If you open a 529 college plan, you can save and invest tax-free for your child's education. Both your contributions and the earnings from investments are tax free, provided the funds are used for your child's qualified educational expenses. Keep careful records of any money spent from a 529 college plan to ensure you don't end up having to pay taxes plus a 10 percent IRS penalty.[1]

Part 1
Part 1 of 3:
Calculating Qualified Expenses

  1. 1
    Start with the amount of tuition. You can pay your child's full tuition tax-free with funds from a 529 account. However, if your child is receiving other tax-free assistance, such as a Pell grant or scholarship, you would reduce the tuition by that amount.[2]
    • For example, if your child has $10,000 in tuition each year, and also receives a Pell grant of $2,500 a semester, the amount of tuition you can count towards qualified education expenses would be $5,000.
  2. 2
    Check the school's estimated cost of attendance. If your child lives in the dorm and has a meal plan through the school, these costs are automatically considered qualified educational expenses. However, if your child lives off-campus, you must use the budget provided by the school.[3]
    • For example, suppose your child lives off campus and the university's estimated cost of room and board is $8,500 a year. Your child's apartment (including rent and utilities) and grocery bill come to $1,500 a month. While their living expenses total $18,000 a year, you may only use $8,500 from your 529 plan to pay these expenses.
    • Each school releases a budget and estimated cost of attendance each year, typically through the financial aid department. Either you or your child typically will receive this information along with the financial aid application and information. You can also get this information on the school's website.
    • Your child must be enrolled at least half-time for living expenses to be included as a qualified expense.[4]
  3. 3
    Add computer-related purchases. A desktop computer or laptop used for education can be paid for with funds from a 529 plan. You can also use funds from the plan to purchase software for the computer, as long as that software is required for a class.[5]
    • For example, if your child is enrolled in a photography course, you could purchase Adobe Photoshop using funds from your 529 plan.
    • Internet service also may be paid for with the 529 plan. However, you may only be able to include a portion of this expense, if your child also uses the internet for entertainment or social purposes. Talk to your plan administrator to find out for sure.
    • You cannot use 529 plan funds to pay for other electronic devices, such as smart phones or tablets, even though your child may use these devices for educational purposes. You can, however, use 529 plans for computer peripherals, such as printers or scanners.
  4. 4
    Include required textbooks and supplies. Many students spend over $1,000 a year for textbooks and other school supplies. All textbooks and supplies specifically required for a class can be purchased with 529 plan funds.[6]
    • Books that are "recommended" but not required may not be considered qualified educational expenses. Other books and supplemental materials, such as trade magazines or discipline journals, would not be considered qualified expenses even if they relate to your child's education.
    • General school supplies, such as pens or pencils, notebooks, and binders, may be purchased with 529 plan funds. This may vary among states, so check with your plan administrator to make sure these basic expenses are covered.
:::::
__Problem 1__:
Translate this sentence from the 529 plan guide into Spanish: "You cannot use 529 plan funds to pay for other electronic devices, such as smart phones or tablets, even though your child may use these devices for educational purposes."
__Problem 2__:
Carry on the 529 plan guide from its final sentence, keeping its step-by-step format and tone.

__Data excerpt__:
:::::
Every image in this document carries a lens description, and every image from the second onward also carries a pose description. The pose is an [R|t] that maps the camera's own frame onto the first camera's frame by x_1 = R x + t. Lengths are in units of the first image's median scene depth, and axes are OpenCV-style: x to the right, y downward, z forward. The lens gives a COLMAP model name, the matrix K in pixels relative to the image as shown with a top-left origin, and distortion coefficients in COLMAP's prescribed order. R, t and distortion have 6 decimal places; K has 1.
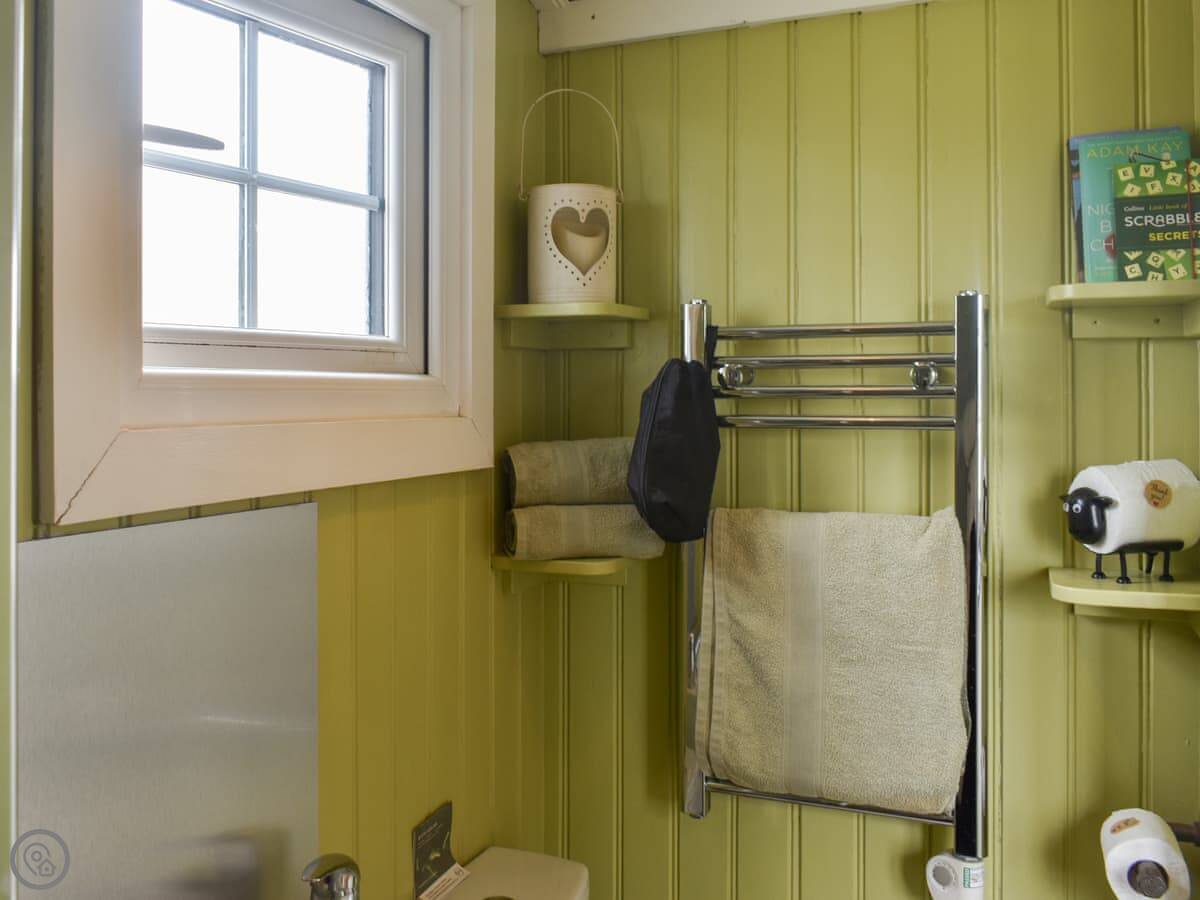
:::::
__Answer area 1__:
No puede usar fondos del plan 529 para pagar otros dispositivos electrónicos, como teléfonos inteligentes o tabletas, aunque su hijo pueda usar estos dispositivos con fines educativos.

__Answer area 2__:
Part 2
Part 2 of 3:
Disbursing Funds

  1. 1
    Keep track of the school calendar and tuition due dates. While you can make a withdrawal at any time during the year, you have to be careful that you do not withdraw more money from the account than you spend on qualified educational expenses during that calendar year.[7]
    • It is all too easy for students (and parents of students) to automatically think in terms of the school year rather than the calendar year. However, IRS penalties relate to amounts withdrawn during the calendar year.
    • Mark due dates carefully, and work with your plan administrator well in advance of the due date. It may take several days to sell investments and get the cash you need to pay tuition or other bills.[8]
    • Use tuition due dates to create a calendar for withdrawals, so that you're making withdrawals only 2 or 3 times a year, rather than every month.
  2. 2
    Pay tuition directly from your 529 account. One of the easiest ways to ensure that your withdrawals match your qualified expenses is to have tuition paid to the school directly from the 529 account, rather than transferring funds to your own account or your child's account.[9]
    • If your child is living in the dorm, you can also have their room and board expenses paid directly from the 529 account.
    • Most colleges and universities allow students to have pre-paid amounts on their student ID to purchase food, drink, and other items on campus. Generally, it's best not to fund this account from a 529 plan, because most of the purchases made won't be considered qualified educational expenses.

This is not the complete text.